Present study reveals that early marriage is significantly associated with non general caste and lower levels of educations of grooms, brides and their parents. These findings are similar to those observed from different sources.19,21 However, no association was observed between early marriage and religion in contrast to the observations in Bangladesh and Tamilnadu.21, 19

Any “earning” bride had more early marriages (although not statistically significant) which may be viewed as their more demand in present day money oriented society.

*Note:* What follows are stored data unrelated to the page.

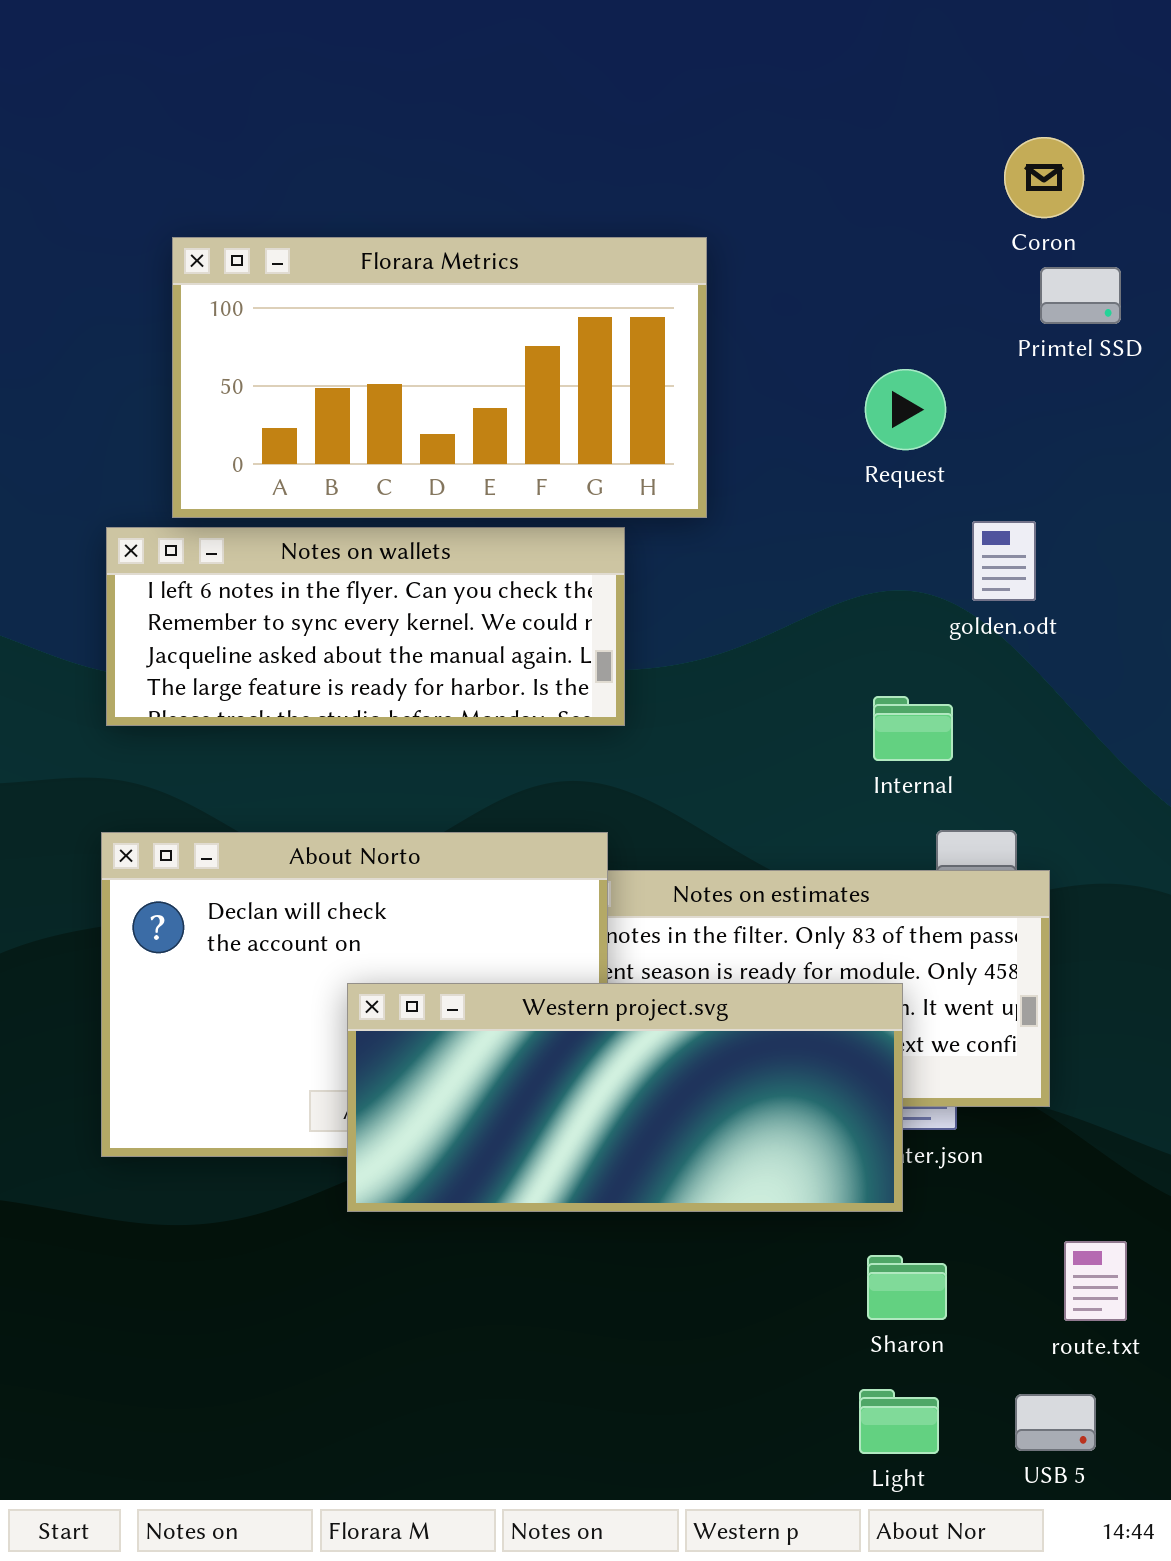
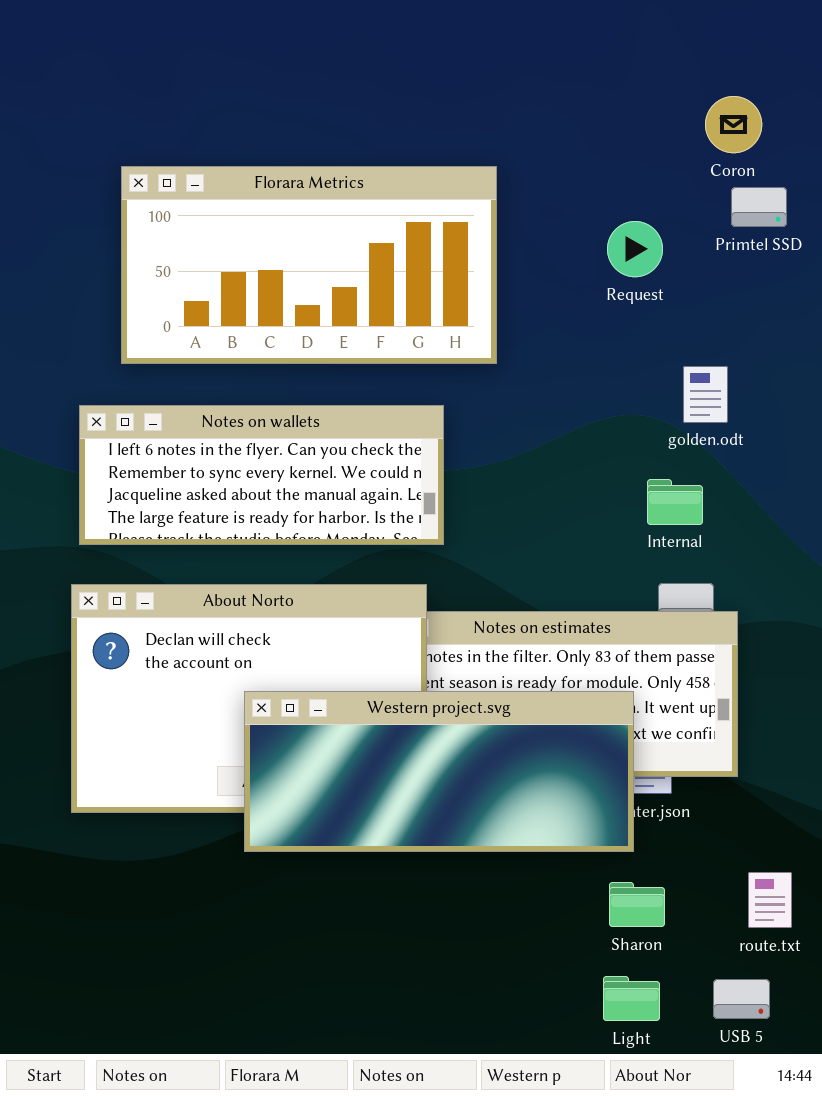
Request: [865,369,946,450] -> [607,221,663,277], moved
Notes on wallets: [106,527,625,726] -> [79,405,444,545], moved
Internal: [873,696,953,761] -> [647,479,703,525], moved

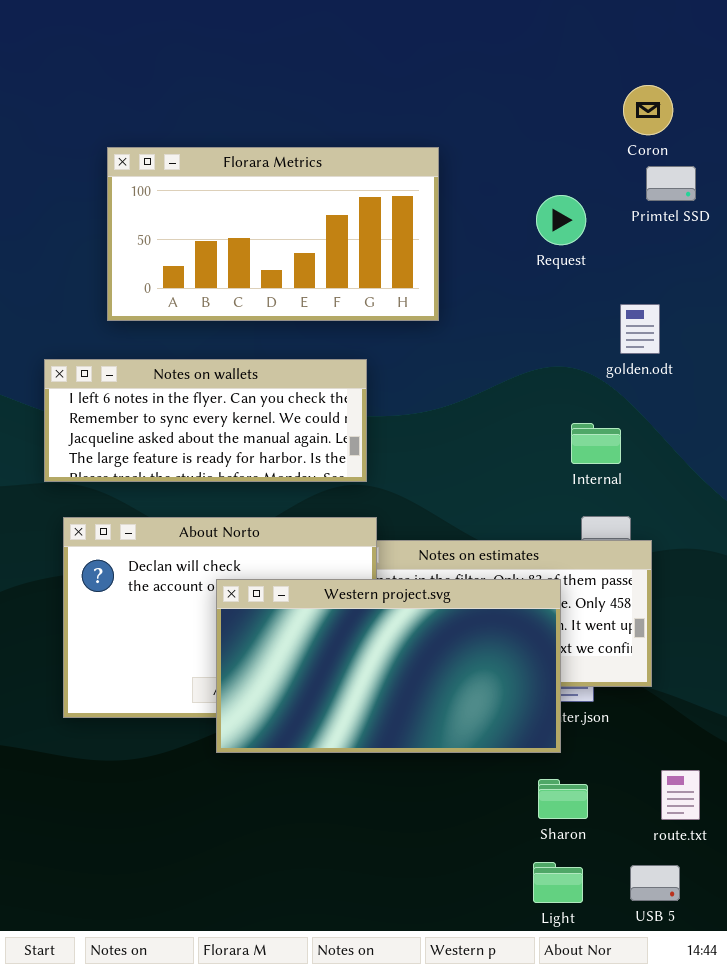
golden.odt: [683,366,728,423] -> [620,304,660,354], moved
Notes on wallets: [79,405,444,545] -> [44,359,367,482], moved
Western project.svg: [244,691,634,852] -> [216,579,561,753], resized

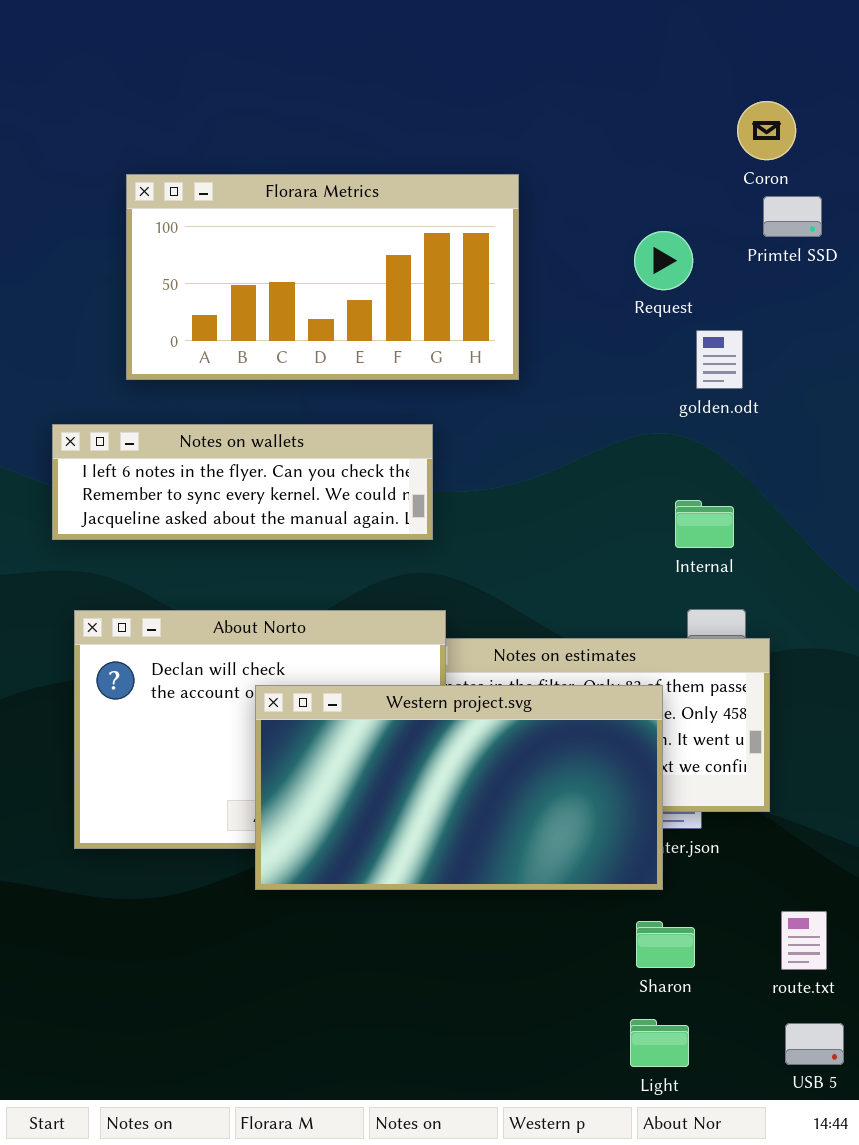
golden.odt: [620,304,660,354] -> [696,330,743,389], moved
Notes on wallets: [44,359,367,482] -> [52,424,433,540], resized
USB 5: [630,865,680,901] -> [785,1023,844,1065], moved

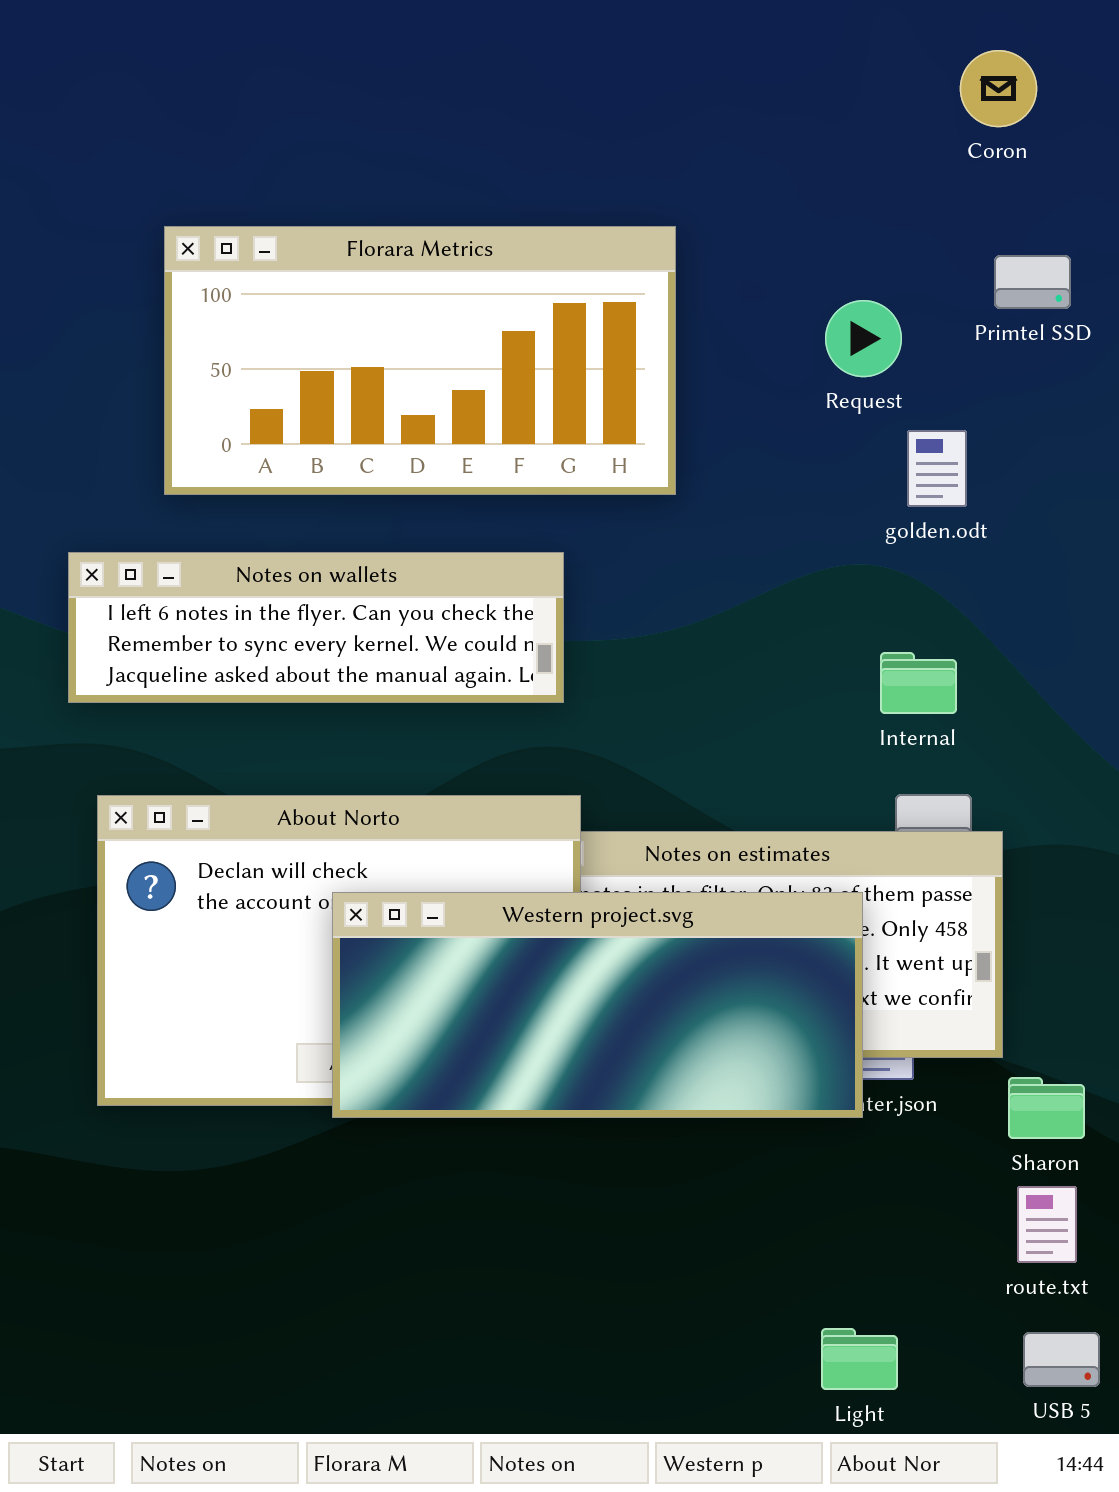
Coron: [737,101,796,160] -> [960,50,1037,127], moved
Western project.svg: [255,685,663,890] -> [332,892,863,1118], resized
Sharon: [636,921,695,968] -> [1008,1077,1085,1139], moved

Early marriages among ever pregnant brides were significantly associated with lower age at first pregnancy (17.7 yrs vs 21.3 yrs; p=0.000) which is quite obvious in Indian community with universality of childbirth. Early marriages among mothers (n=615) were significantly associated with LBW baby and caesarean delivery but no association was observed for total number of live births. Comparable literatures are not readily available.

Non association of early marriage with total number of pregnancies and live births in this study apparently seems contradictory to common logic but it is for the fact that both early and normal married women were studied for equal periods with equal risk of pregnancy and childbirth to both.

Regarding the stated reasons of early marriage among grooms, traditional customs, family pressure, love affair, parents’ deaths/illness and poverty were the main reasons. The same for the brides were poverty, traditional customs, family pressure, poor/loss of study, love affair and parents’ death/illness/remarriage. These findings agree with the observations among mothers attending a PHC under Kempegooda Institute of Medical Sciences, Bangalore.26

Conclusion and Recommendation:

Present study shows the prevalence, awareness and the associates of early marriage in a rural community (block) of West Bengal. In view of its association with harmful biological and obstetric factors among brides, there should be whole hearted efforts to reduce/eliminate early marriage from the society as a whole. Existing legislation(s) for age of marriage should be strictly followed along with compulsory registration of all marriages. A pre-marital counselling initiative for would-be brides and grooms to make them aware of the harmful outcomes of early marriage may be beneficial including inclusion of this topic in formal academic curriculum.